Despite all the commercial success, Elektra had seen its fair share of collateral damage over the previous year. The fiery genius of Arthur Lee had consumed Love. The angelic Tim Buckley was drifting down a path of self-indulgence and introversion that eventually led him to heroin. Elektra’s dark star, Jim Morrison, mainly as a result of alcohol abuse, now needed full-time care. “The Morrison storm warnings grew in volume and frequency, including Jim passing out on the studio floor, peeing in his pants,” Holzman remembered. On Paul Rothchild’s recommendation, he hired a suitable babysitter—Bob Neuwirth, Bob Dylan’s former sidekick.

“It became a matter of trying to keep him interested in making a record,” recalled Neuwirth, who found that if he drank at Morrison’s pace, he was able to gain the singer’s trust. “It was a lot of cajoling. I represented the record company. Jim knew that I was there to try to bounce ideas around him, and he didn’t want to be tricked into anything.” Engaged in a dangerous game of self-destructive exhibitionism, “he knew what he was doing,” Neuwirth believed. “He had a method behind all of it, he had great sense of his own image, and played it.”

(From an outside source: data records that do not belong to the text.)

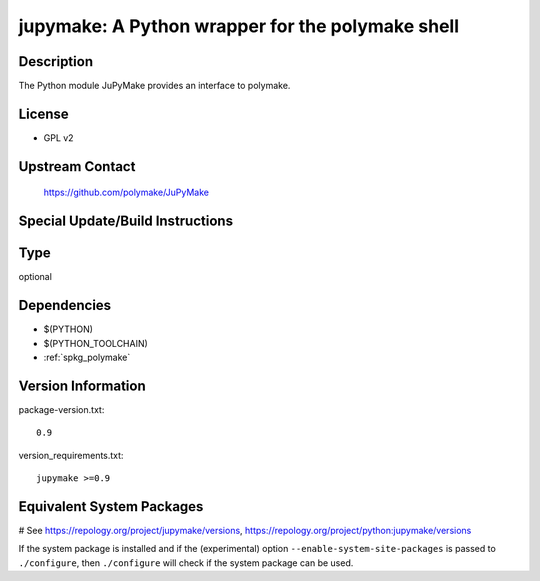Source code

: .. _spkg_jupymake:

jupymake: A Python wrapper for the polymake shell
=================================================

Description
-----------

The Python module JuPyMake provides an interface to polymake.

License
-------

-  GPL v2


Upstream Contact
----------------

   https://github.com/polymake/JuPyMake

Special Update/Build Instructions
---------------------------------


Type
----

optional


Dependencies
------------

- $(PYTHON)
- $(PYTHON_TOOLCHAIN)
- :ref:`spkg_polymake`

Version Information
-------------------

package-version.txt::

    0.9

version_requirements.txt::

    jupymake >=0.9

Equivalent System Packages
--------------------------

.. tab:: Fedora/Redhat/CentOS:

   .. CODE-BLOCK:: bash

       $ sudo dnf install python3-jupymake

# See https://repology.org/project/jupymake/versions, https://repology.org/project/python:jupymake/versions

If the system package is installed and if the (experimental) option
``--enable-system-site-packages`` is passed to ``./configure``, then ``./configure`` will check if the system package can be used.
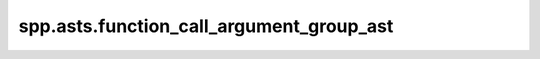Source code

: spp.asts.function_call_argument_group_ast
-----------------------------------------

.. doxygenfile:: spp/asts/function_call_argument_group_ast.hpp
   :project: s++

Beefing up, with bloated jowls, Morrison was losing interest in his own sex appeal, but experience had earned him a subtle command of the fame game. The further he took his daredevil antics, the larger the legend grew. At a concert in New Haven in December 1967, he sassed back to a policeman and was maced. Exercizing his First Amendment rights through the sound system, he was arrested onstage. It was “a defining moment in pop culture,” Holzman believed, and it led to a multipage report in Life magazine. “Advance orders for their next album, Waiting for the Sun, shot up to three-quarters of a million units.”

Morrison kept up the same routine until, inevitably, he went too far. Performing to 13,000 on a hot March night in 1969, he taunted his Miami audience to strip off their bras and underwear, then allegedly pulled out his cock. He was arrested onstage for indecent exposure and incitement to riot. This time, however, promoters across America canceled dates, airplay dipped, and even the music press turned on him.